Так о чем же все-таки роман Булгакова «Мастер и Маргарита» и в чем его притягательная сила? Господин Быков считает, что в нем в явном виде содержится оправдание зла. «Да, ничего не поделаешь – прямое оправдание зла», – говорит он. И вот этот роман, предназначавшийся одному человеку, становится достоянием черни, толпы. Что же за этим последовало? А то, что культ Воланда превращается в одно из самых противных и вредных явлений в культурной жизни России 60 – 70-х годов прошлого века. Тут Быков отсылает нас на знаменитую лестницу в доме на Большой Садовой, где стены подъезда были разрисованы многочисленными росписями: невероятно красивая голая Гелла, очень привлекательный Воланд, а под ними надписи: «Воланд, приходи!», «Воланд, мы ждем тебя!» И в результате на первый план выходил уже не месседж вождю, а пусть невинный, пусть забавный, но все-таки культ сатаны, санкционированное, обаятельное зло.
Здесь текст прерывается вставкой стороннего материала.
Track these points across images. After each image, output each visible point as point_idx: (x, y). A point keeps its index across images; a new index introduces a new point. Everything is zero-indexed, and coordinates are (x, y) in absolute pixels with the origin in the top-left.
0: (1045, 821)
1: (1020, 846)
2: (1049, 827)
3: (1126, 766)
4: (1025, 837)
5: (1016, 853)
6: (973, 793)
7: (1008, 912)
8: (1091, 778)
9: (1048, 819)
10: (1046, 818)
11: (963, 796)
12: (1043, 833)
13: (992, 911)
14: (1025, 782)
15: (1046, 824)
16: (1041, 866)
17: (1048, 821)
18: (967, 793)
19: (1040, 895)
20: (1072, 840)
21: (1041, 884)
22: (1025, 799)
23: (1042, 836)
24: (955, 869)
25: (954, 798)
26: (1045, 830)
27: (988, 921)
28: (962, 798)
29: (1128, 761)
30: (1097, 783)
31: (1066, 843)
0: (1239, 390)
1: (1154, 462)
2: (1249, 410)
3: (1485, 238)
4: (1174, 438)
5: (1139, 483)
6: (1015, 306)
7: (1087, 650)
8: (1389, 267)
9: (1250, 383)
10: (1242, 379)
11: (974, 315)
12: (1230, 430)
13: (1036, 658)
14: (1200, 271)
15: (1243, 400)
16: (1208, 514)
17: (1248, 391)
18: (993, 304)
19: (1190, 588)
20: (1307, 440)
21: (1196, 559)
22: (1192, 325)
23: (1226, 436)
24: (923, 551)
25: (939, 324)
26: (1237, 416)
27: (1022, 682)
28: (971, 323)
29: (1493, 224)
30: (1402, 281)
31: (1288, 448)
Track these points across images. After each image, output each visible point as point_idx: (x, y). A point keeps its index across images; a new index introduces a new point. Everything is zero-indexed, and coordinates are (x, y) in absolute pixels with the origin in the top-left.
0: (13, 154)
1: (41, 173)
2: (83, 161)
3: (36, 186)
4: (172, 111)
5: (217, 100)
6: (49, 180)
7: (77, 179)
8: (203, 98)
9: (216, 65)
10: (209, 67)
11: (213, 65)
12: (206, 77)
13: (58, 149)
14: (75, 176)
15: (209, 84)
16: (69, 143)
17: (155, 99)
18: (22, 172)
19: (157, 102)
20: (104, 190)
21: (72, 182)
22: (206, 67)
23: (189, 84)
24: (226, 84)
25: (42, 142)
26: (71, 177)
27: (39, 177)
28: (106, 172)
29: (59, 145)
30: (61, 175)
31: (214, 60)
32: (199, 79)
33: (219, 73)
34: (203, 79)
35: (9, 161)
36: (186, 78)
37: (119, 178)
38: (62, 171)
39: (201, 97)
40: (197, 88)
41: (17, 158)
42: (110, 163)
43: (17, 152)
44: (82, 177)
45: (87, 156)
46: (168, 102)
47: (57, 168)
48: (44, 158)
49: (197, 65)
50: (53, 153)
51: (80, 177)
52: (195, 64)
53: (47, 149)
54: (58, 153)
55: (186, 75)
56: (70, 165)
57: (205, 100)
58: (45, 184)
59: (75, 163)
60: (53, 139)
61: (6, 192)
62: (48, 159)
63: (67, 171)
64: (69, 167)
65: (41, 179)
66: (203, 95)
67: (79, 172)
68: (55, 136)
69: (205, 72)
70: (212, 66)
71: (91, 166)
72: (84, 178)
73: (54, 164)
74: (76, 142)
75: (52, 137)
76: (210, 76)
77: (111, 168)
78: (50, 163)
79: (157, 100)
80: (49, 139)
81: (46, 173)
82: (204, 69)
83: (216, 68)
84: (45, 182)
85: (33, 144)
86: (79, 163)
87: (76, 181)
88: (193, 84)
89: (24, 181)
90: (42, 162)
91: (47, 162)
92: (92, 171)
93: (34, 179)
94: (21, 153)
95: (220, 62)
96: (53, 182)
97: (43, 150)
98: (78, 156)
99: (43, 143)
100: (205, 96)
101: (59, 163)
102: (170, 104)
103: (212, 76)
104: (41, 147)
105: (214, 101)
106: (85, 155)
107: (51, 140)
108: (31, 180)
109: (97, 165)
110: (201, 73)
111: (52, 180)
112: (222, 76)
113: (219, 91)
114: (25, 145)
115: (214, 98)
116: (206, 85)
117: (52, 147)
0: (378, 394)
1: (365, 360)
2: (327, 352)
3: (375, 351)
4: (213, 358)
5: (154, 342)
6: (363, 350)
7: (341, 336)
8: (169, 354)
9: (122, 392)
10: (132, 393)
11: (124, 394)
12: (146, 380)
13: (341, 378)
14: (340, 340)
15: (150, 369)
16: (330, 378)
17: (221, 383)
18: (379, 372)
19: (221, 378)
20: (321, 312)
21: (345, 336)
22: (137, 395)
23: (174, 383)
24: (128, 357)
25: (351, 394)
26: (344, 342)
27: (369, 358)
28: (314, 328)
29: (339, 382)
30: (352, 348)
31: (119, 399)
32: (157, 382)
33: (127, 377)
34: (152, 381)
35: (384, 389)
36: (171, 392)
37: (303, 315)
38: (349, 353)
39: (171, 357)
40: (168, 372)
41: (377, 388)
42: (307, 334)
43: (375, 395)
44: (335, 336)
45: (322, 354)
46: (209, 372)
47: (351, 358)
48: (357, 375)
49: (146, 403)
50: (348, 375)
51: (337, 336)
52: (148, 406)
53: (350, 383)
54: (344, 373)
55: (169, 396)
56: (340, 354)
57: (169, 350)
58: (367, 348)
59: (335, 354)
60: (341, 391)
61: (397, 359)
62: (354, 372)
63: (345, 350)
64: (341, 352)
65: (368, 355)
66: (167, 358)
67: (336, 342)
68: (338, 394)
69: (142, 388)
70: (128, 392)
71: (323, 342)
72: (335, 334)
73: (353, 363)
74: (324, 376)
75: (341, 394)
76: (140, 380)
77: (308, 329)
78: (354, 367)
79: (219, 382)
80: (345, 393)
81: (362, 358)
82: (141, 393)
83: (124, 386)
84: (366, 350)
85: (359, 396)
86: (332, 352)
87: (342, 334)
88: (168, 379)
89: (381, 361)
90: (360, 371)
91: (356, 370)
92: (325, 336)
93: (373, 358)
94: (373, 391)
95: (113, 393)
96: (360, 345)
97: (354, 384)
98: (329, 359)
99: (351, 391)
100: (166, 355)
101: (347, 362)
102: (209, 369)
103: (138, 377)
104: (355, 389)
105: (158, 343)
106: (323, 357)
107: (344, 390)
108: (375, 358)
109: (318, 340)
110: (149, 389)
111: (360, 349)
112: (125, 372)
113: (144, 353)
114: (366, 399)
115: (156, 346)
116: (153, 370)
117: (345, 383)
Далее Быков рисует на доске для своих студентов простейшую схему, в которую с потрясающей легкостью укладывается весь великий роман. Три слоя (три горизонтальные черты): бытовой – мистический – исторический. Три главных персонажа (три вертикальные черты): Сталин (на бытовом уровне – хотя такого персонажа в романе нет, но он как бы в нем незримо присутствует) и его двойники – Воланд (на мистическом уровне) – Пилат (на историческом уровне); Автор (на бытовом) и его двойники – Мастер (на мистическом) – Иешуа (на историческом); поэт Бездомный (на бытовом) и его двойник – Левий Матвей (эволюционирующий с исторического уровня на мистический). Получается что-то вроде сетки для игры в «крестики-нолики». Схема несколько путаная, но не лишенная определенной логики, а главное, полностью соответствующая концепции господина Быкова. Есть еще Маргарита. Правда, она, по Быкову, не главный персонаж, стоит несколько особняком и являет собой, как выяснилось, адский, ведьминский лик России 30-х годов. Двойником же Маргариты является Фрида, убившая собственного ребенка, и вот она-то и есть самый главный женский персонаж романа. Фрида – это, в метафизическом смысле, образ всей дореволюционной России, которую новые «любовники» растлили, изнасиловали, и которая родила в результате мертвое дитя – советское общество. Вот так уважаемый Дмитрий Львович красиво и аккуратно раскладывает все по полочкам.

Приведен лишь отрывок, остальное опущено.